14      Außerdem habe die Beschwerdekammer die Beweislastregeln verkannt, indem sie dem Zeichen „vent roll“ für das Jahr 2004, d. h. für den Zeitpunkt seiner Anmeldung beim HABM zwecks Eintragung als Gemeinschaftsmarke, anhand von Wörterbuchauszügen aus dem Jahr 2011 rückwirkend eine Bedeutung beigemessen habe, die nicht durch Belege aus der damaligen Zeit untermauert worden sei.

15      „Metallbahnen“ der Klasse 6 und „Unterspannbahnen“ der Klasse 17 seien nicht luftdurchlässig und dienten nicht zur Be- oder Entlüftung. In der mündlichen Verhandlung hat die Klägerin wiederholt, dass „Unterspannbahnen“ zwar dampfdurchlässig, aber nicht luftdurchlässig seien und zudem nicht auf dem Dach ausgerollt, sondern unter der Dachdämmung angebracht würden. Sie wiesen daher keine Lüftungsfunktion auf.

16      Das HABM und der Streithelfer treten diesem Vorbringen entgegen.

17      In Bezug auf „Firstabdeckungen, Gratabdeckungen, Metallbahnen, Unterspannbahnen“ hat das HABM in der mündlichen Verhandlung erstens darauf hingewiesen, dass diese Waren in Rollenform angeboten würden und eine Lüftungsfunktion hätten. Zweitens habe die Klägerin in ihren Schriftsätzen, insbesondere in ihrer Beschwerdebegründung vom 21. Januar 2013, die Lüftungsfunktion der fraglichen Waren anerkannt. Drittens versuche die Klägerin, diese Lüftungsfunktion zu relativieren, indem sie hinsichtlich der behaupteten Unterschiede zwischen Dampfdurchlässigkeit und Luftdurchlässigkeit wissenschaftliche Haarspalterei betreibe. Die Lüftungsfunktion sei jedenfalls keine bloße Nebenfunktion der Waren der Klägerin.

:::

Aufgabenstellung —
A. Übersetze den Satz „Die Lüftungsfunktion sei jedenfalls keine bloße Nebenfunktion der Waren der Klägerin.“ aus dem Textauszug ins Englische.
B. Wiederhole wörtlich die Passage aus dem Textauszug, beginnend bei „16      Das HABM und“ und endend bei „Waren der Klägerin.“.

:::

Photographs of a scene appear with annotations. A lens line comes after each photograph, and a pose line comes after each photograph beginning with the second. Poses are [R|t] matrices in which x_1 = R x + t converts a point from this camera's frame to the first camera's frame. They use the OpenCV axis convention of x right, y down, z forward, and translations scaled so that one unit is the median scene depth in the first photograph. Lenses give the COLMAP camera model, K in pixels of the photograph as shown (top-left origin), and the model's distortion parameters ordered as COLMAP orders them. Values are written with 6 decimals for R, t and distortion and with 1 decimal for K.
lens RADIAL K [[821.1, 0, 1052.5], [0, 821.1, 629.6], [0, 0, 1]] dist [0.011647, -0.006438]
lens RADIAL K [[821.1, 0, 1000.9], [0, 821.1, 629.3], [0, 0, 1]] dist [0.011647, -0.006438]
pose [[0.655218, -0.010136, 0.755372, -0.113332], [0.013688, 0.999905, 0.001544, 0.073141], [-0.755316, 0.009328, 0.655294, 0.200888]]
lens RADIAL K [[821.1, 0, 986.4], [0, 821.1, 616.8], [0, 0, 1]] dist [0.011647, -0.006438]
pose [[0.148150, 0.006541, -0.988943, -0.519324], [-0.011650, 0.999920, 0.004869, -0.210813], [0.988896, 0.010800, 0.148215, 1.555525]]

:::

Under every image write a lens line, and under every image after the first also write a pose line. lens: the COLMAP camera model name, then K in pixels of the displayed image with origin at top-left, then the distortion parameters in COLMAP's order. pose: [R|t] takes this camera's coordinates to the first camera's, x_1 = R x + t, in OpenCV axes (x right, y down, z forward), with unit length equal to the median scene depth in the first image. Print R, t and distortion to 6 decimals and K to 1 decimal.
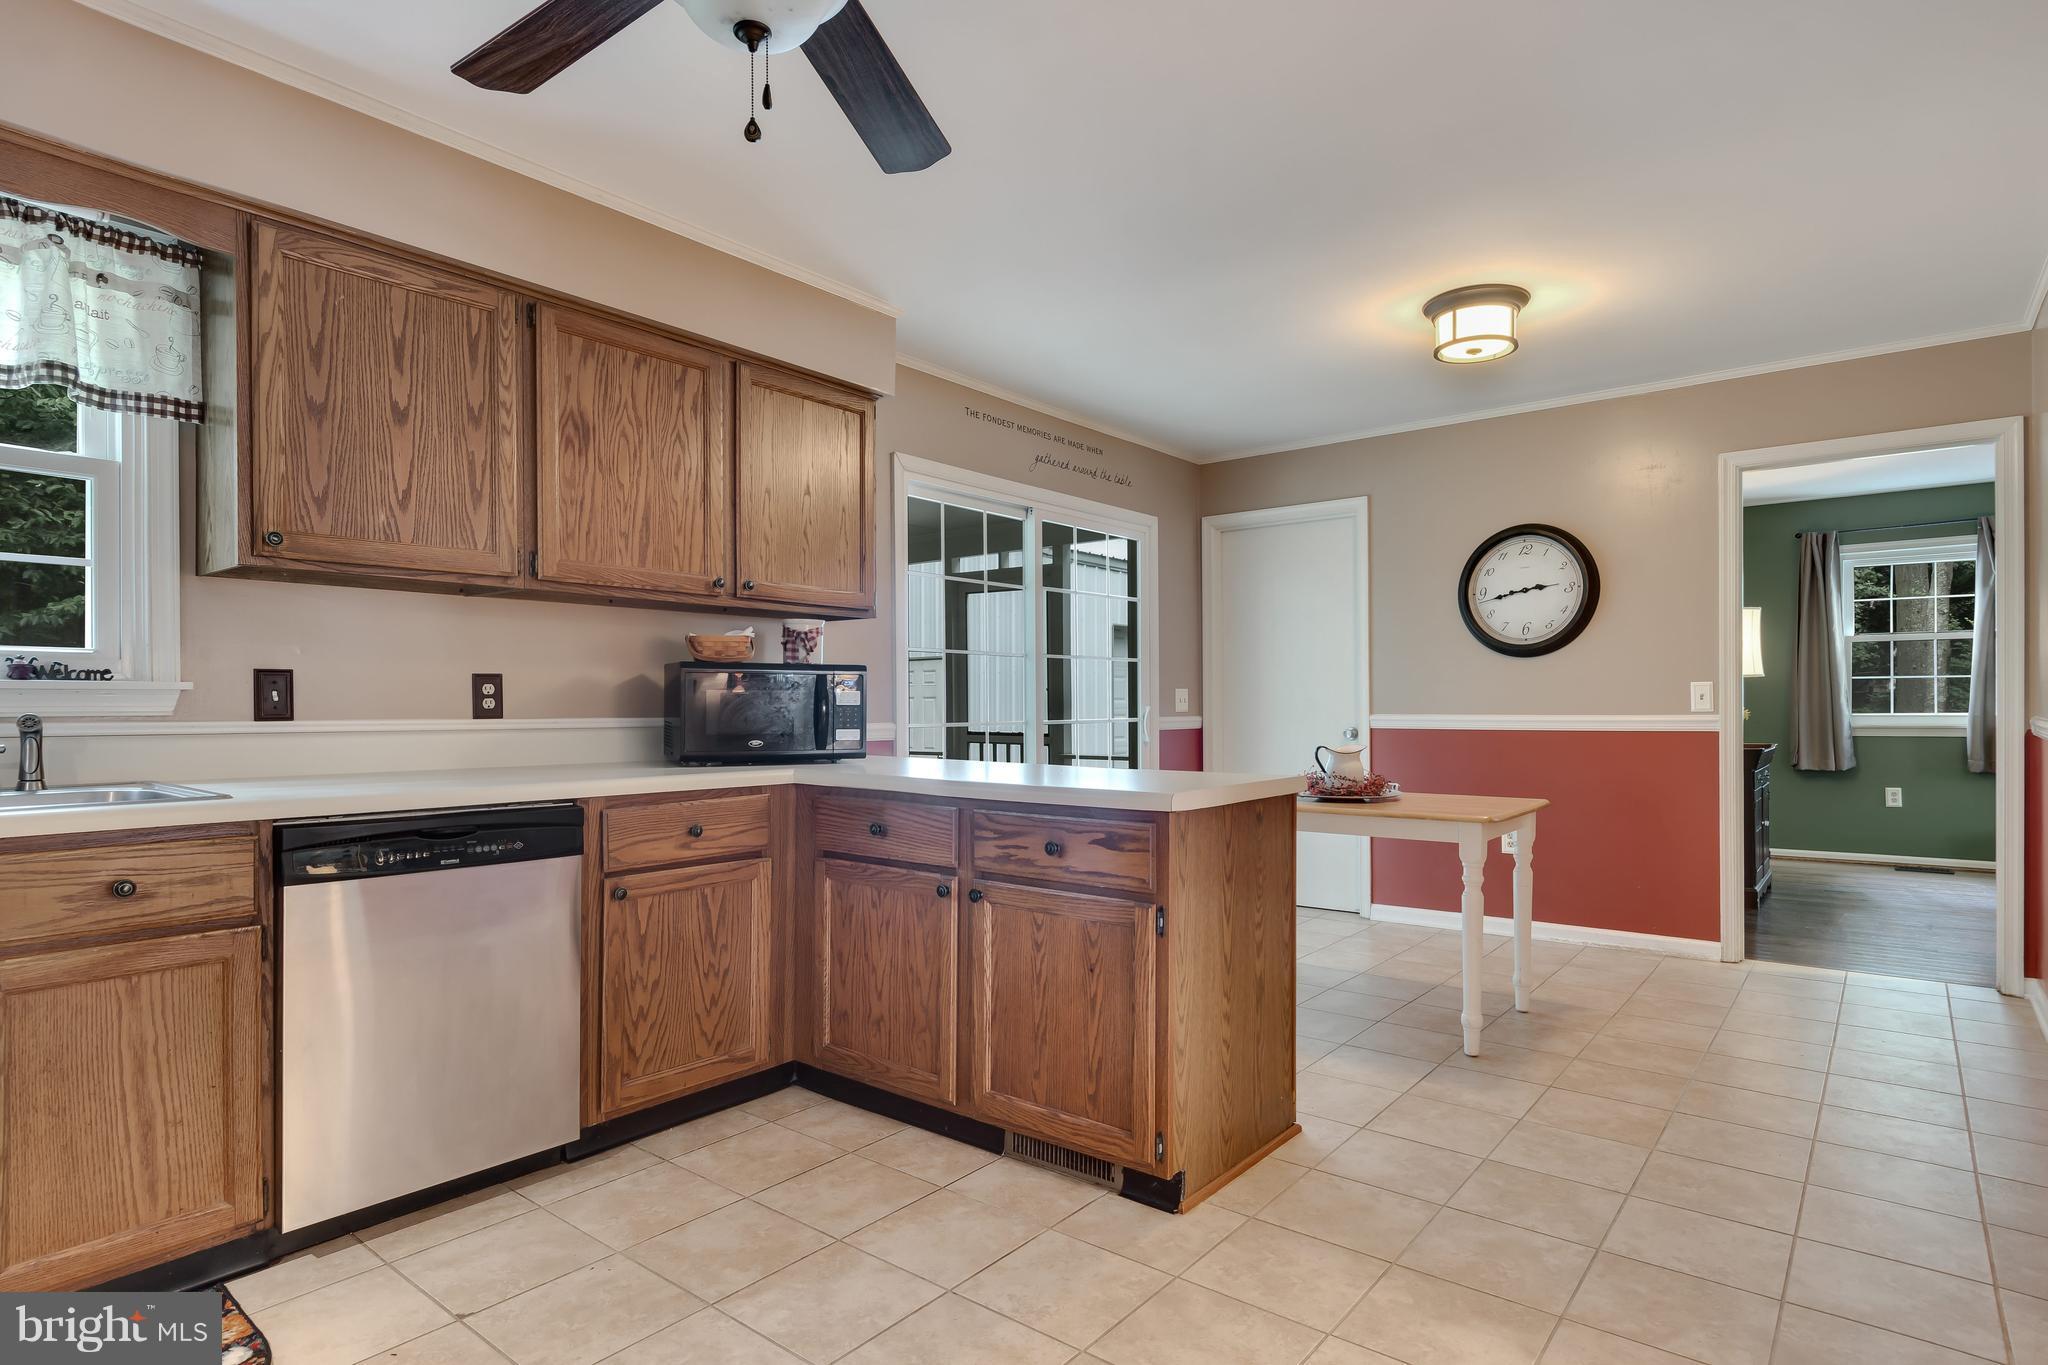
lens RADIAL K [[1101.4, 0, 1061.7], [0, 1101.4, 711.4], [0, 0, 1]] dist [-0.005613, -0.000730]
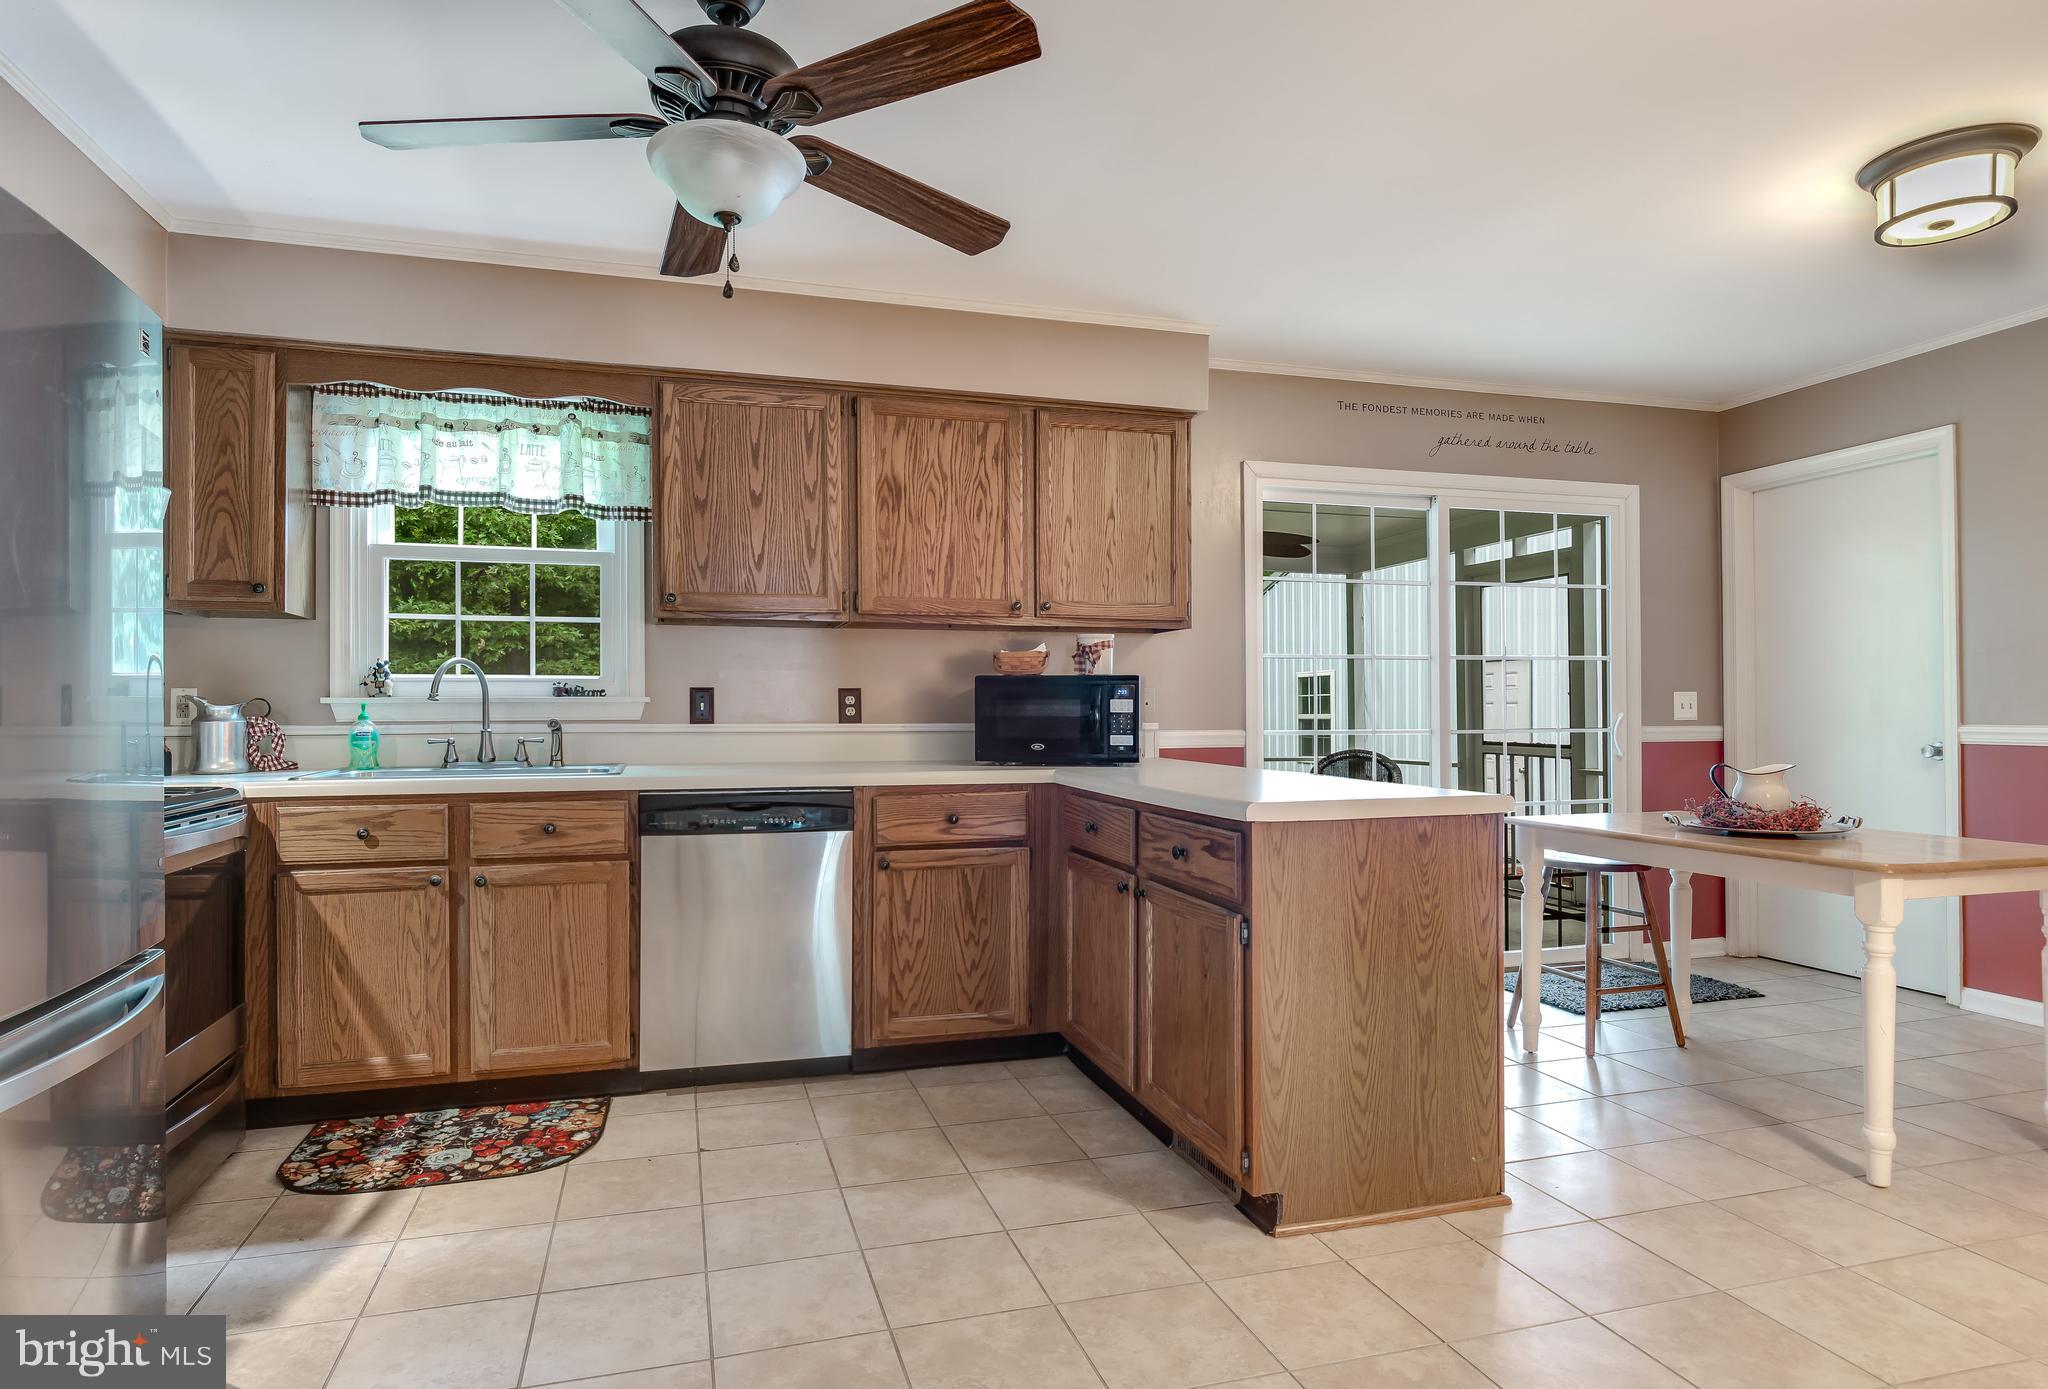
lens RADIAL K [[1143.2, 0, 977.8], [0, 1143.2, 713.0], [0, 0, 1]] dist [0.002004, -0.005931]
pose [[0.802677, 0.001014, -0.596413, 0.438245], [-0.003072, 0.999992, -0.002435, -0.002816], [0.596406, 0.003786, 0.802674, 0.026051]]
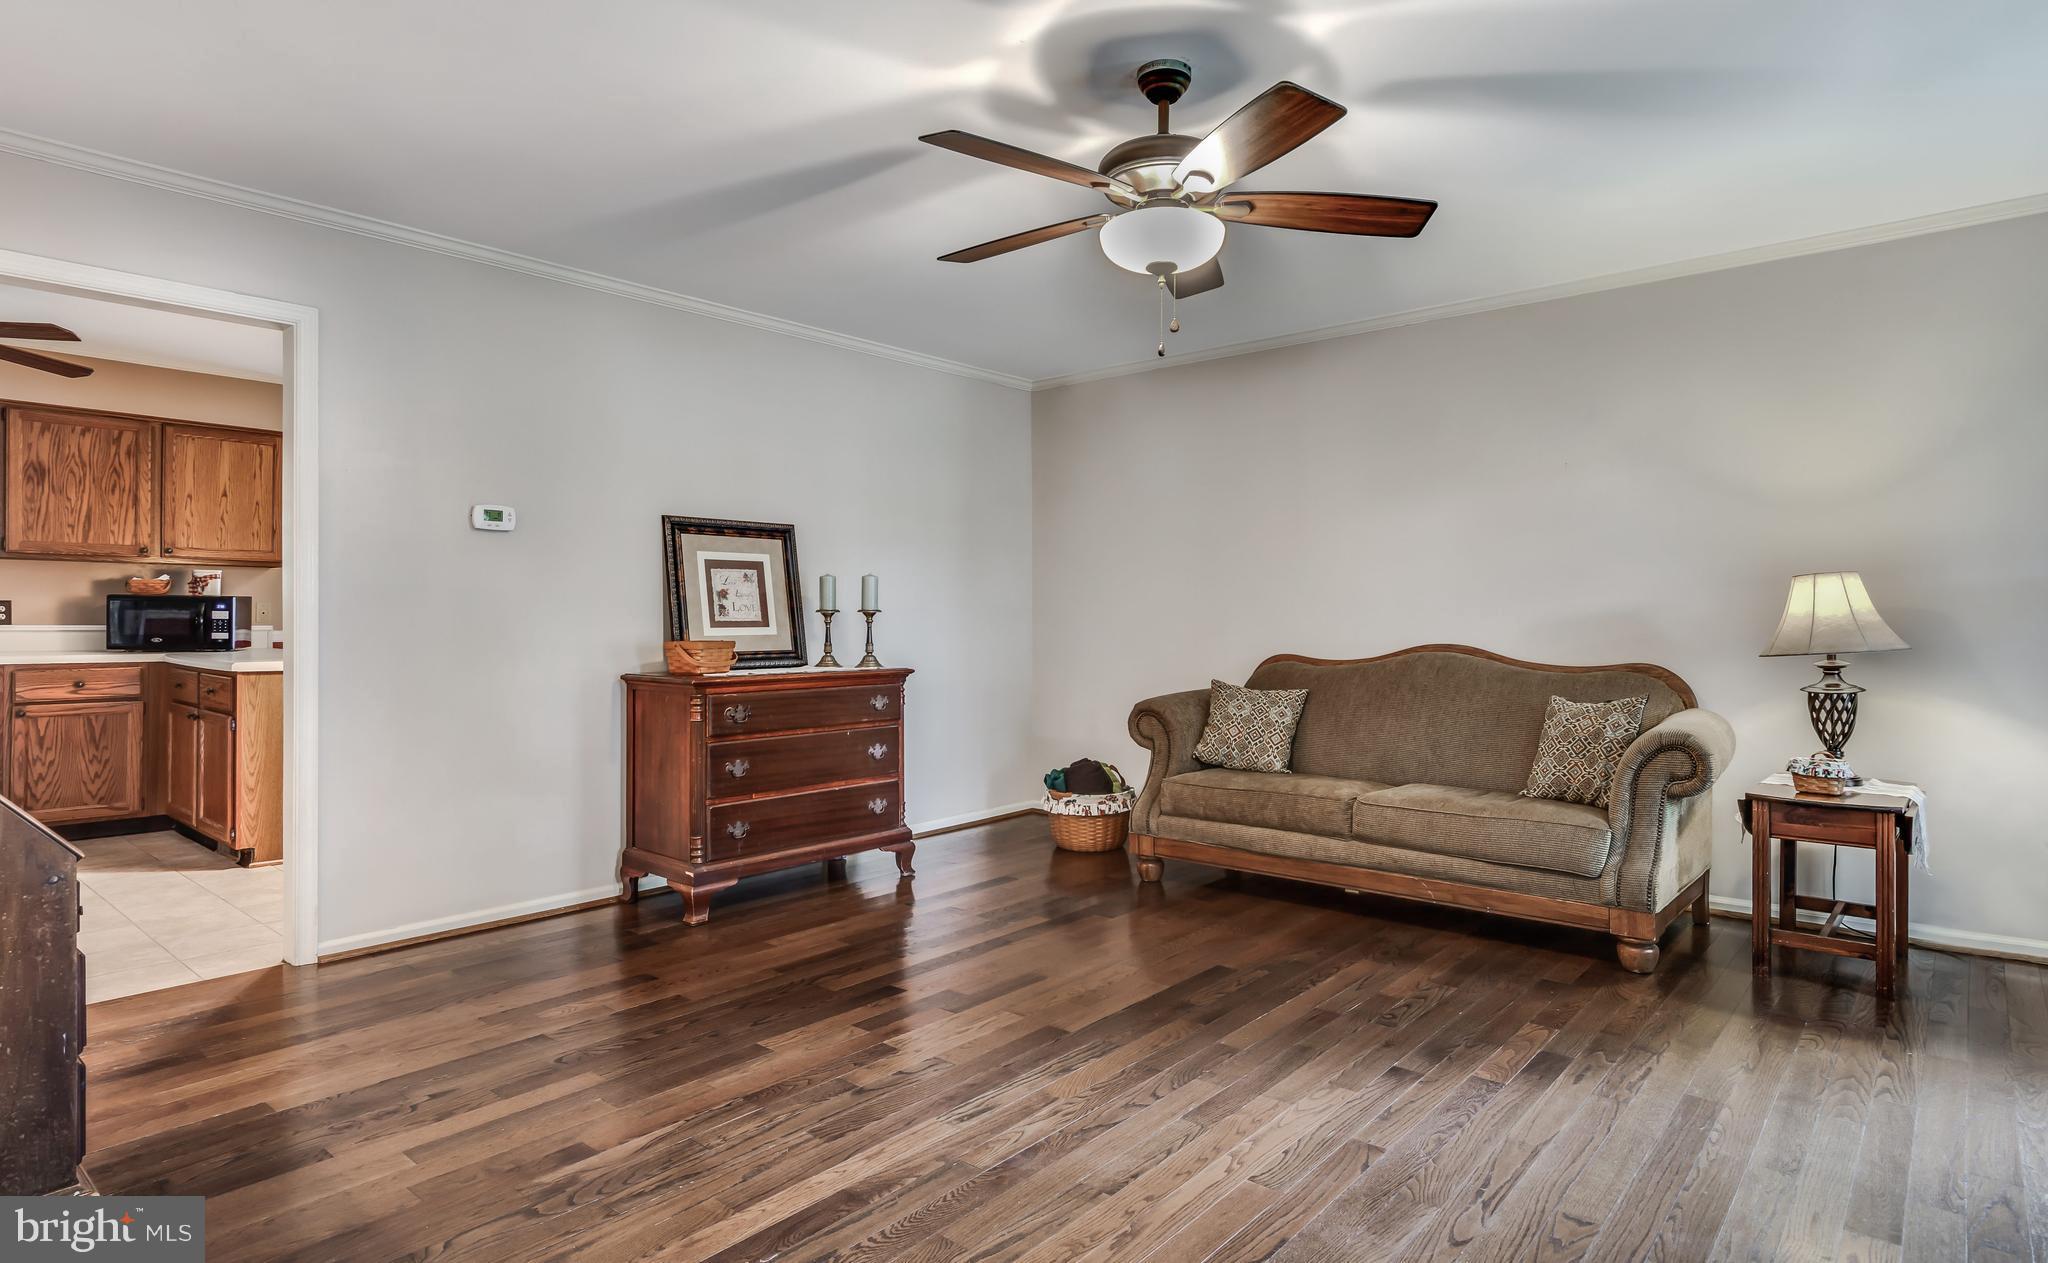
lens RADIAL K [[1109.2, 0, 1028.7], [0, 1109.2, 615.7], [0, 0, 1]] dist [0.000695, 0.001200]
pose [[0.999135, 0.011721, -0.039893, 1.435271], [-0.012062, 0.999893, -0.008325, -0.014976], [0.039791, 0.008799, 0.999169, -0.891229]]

:::

Lösungen je Aufgabe —
A. In any event, the ventilation function was not merely a secondary function of the applicant's goods.

B.
16      Das HABM und der Streithelfer treten diesem Vorbringen entgegen.

17      In Bezug auf „Firstabdeckungen, Gratabdeckungen, Metallbahnen, Unterspannbahnen“ hat das HABM in der mündlichen Verhandlung erstens darauf hingewiesen, dass diese Waren in Rollenform angeboten würden und eine Lüftungsfunktion hätten. Zweitens habe die Klägerin in ihren Schriftsätzen, insbesondere in ihrer Beschwerdebegründung vom 21. Januar 2013, die Lüftungsfunktion der fraglichen Waren anerkannt. Drittens versuche die Klägerin, diese Lüftungsfunktion zu relativieren, indem sie hinsichtlich der behaupteten Unterschiede zwischen Dampfdurchlässigkeit und Luftdurchlässigkeit wissenschaftliche Haarspalterei betreibe. Die Lüftungsfunktion sei jedenfalls keine bloße Nebenfunktion der Waren der Klägerin.